Intrigued as to how the film was received at the time, I sought out Monthly Film Bulletin and Sight and Sound. In 1984 (when the film was released) the two BFI journals were still separate publications and they had distinctly different writing cultures. MFB in May 1984 included an interview with Sally Potter by Sheila Johnson alongside a detailed and perceptive review of the film by Pam Cook. In Sight & Sound by contrast, the film receives a mainly positive but limited ‘thumbnail review’ in the Summer 1984 issue, but earlier in the Spring issue, Jonathan Rosenbaum had reported from the Rotterdam film festival to the effect that: “Shown only in the Market, it has not yet found many defenders”. To be fair to Rosenbaum, he did write that he found the visuals “deserved applause” and the avant-garde tropes were “consistently fresh and unpredictable”. According to this 2010 review of the BFI’s DVD package of the film and Sally Potter’s shorts, Jonathan Rosenbaum has produced a new essay on the film which refers to him being “taken aback” by the reaction of Janet Maslin (then New York Times film critic) who described watching the film on its 1988 American release as “pure torture”. I have to agree with Rosenbaum.
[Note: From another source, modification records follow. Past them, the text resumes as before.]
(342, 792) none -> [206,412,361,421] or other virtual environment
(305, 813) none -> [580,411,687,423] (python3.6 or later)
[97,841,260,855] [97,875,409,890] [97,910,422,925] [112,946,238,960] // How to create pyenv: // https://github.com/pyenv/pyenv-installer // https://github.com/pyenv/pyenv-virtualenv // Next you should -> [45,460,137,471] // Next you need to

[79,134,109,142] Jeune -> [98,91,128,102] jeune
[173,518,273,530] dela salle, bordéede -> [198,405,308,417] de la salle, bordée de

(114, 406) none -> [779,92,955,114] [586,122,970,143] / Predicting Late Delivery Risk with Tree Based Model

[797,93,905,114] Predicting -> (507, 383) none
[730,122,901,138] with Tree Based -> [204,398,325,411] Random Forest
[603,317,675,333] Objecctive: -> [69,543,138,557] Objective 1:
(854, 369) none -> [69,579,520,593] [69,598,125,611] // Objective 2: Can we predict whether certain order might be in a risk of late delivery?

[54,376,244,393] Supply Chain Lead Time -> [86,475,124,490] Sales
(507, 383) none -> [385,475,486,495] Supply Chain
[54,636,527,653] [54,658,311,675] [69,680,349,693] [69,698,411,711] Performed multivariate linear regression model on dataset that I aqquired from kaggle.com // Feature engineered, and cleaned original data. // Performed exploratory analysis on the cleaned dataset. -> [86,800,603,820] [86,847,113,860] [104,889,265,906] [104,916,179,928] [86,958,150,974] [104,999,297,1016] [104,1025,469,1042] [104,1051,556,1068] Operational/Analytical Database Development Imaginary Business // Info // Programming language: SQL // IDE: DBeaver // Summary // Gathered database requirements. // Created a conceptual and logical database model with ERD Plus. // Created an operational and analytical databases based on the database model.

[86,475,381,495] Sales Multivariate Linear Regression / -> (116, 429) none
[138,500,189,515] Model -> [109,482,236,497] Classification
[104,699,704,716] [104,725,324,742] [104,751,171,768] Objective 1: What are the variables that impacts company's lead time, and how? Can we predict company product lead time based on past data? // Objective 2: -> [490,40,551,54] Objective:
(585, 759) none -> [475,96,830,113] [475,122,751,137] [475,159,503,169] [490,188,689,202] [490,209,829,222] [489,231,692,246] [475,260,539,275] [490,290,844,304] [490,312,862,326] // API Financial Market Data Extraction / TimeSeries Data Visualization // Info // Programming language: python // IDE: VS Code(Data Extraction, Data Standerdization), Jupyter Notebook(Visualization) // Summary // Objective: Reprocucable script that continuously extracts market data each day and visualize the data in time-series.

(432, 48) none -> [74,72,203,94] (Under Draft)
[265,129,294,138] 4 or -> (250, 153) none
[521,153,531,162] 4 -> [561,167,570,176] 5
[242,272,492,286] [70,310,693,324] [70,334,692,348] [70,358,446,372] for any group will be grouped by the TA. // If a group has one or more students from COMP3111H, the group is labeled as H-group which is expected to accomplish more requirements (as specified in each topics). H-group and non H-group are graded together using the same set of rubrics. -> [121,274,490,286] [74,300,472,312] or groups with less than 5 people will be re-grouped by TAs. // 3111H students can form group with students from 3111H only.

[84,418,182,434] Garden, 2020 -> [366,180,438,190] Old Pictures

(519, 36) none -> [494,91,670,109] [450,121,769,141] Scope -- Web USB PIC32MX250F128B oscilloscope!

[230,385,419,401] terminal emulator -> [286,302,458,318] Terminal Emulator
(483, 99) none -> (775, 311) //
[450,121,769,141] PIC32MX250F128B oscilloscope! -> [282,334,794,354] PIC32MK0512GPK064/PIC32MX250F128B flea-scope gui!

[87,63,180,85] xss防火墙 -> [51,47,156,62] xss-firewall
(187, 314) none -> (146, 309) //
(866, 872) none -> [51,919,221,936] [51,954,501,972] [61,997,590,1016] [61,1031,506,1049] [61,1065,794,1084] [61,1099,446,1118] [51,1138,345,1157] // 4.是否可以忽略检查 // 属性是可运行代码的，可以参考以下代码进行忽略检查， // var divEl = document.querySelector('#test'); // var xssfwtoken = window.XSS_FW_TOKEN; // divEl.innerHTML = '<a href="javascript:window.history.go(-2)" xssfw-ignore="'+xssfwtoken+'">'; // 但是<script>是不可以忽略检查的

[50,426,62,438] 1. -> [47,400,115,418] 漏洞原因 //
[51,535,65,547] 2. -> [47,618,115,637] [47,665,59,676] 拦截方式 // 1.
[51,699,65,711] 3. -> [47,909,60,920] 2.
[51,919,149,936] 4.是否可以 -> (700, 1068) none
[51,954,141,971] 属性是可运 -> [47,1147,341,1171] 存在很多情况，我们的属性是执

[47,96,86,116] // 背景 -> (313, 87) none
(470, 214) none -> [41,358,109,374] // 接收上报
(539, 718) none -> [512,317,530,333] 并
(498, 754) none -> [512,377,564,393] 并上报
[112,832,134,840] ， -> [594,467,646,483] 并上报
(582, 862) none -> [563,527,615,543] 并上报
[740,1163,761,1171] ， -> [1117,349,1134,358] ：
Pure pleasure was my reaction watching it now. I hope more people find the DVD. There are more films from this era to be re-discovered. I note that The Gold Diggers was released alongside another BFI-distributed film, Bette Gordon’s Variety with a script by Kathy Acker. Variety is reviewed in that same MFB issue with an interview with the director conducted by Jane Root. When was the last time two feminist filmmakers were reviewed together in this way?